= Beginning of Section =

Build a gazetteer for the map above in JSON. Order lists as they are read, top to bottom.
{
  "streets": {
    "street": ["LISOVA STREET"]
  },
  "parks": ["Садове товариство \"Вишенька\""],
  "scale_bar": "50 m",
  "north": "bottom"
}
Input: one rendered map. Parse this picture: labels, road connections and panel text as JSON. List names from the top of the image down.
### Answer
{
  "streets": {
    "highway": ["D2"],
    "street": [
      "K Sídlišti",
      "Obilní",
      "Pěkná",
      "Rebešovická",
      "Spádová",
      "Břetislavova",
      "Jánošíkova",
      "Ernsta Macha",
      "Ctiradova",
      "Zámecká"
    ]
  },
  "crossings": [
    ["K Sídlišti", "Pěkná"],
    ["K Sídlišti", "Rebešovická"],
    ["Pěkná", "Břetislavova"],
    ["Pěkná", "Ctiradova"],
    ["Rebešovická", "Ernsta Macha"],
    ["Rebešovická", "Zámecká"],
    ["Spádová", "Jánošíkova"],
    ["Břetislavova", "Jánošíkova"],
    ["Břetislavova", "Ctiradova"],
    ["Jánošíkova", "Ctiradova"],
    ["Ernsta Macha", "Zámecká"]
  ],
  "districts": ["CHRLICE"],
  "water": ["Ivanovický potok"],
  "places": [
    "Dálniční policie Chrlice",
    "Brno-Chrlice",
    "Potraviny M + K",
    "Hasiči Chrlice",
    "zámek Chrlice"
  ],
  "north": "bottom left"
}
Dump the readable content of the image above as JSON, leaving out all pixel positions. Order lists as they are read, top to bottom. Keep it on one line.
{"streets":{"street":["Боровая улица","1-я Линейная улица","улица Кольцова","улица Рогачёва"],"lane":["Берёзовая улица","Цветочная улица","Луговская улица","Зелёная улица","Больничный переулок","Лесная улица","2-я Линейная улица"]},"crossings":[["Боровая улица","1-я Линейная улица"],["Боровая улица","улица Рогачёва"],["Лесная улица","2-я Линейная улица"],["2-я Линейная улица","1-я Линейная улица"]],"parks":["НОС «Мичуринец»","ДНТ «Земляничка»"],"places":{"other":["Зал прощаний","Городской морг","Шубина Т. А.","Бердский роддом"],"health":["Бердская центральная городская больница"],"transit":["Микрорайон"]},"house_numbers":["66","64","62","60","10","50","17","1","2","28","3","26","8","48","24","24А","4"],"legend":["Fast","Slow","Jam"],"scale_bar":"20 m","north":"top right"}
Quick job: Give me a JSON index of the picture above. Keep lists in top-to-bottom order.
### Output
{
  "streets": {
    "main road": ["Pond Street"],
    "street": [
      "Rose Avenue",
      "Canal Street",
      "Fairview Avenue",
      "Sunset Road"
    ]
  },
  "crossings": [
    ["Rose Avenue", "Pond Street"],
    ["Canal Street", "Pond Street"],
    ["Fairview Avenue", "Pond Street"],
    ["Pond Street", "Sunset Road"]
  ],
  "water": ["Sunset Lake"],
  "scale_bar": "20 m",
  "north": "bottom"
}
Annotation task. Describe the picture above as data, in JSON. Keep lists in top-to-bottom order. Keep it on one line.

= End of Section =

Task goal
Once the line containing "Input: one rendered" has been set down, nothing more is wanted; set down each line of the listing above up to it exactly, starting with the first.

Answer
Build a gazetteer for the map above in JSON. Order lists as they are read, top to bottom.
{
  "streets": {
    "street": ["LISOVA STREET"]
  },
  "parks": ["Садове товариство \"Вишенька\""],
  "scale_bar": "50 m",
  "north": "bottom"
}
Input: one rendered map. Parse this picture: labels, road connections and panel text as JSON. List names from the top of the image down.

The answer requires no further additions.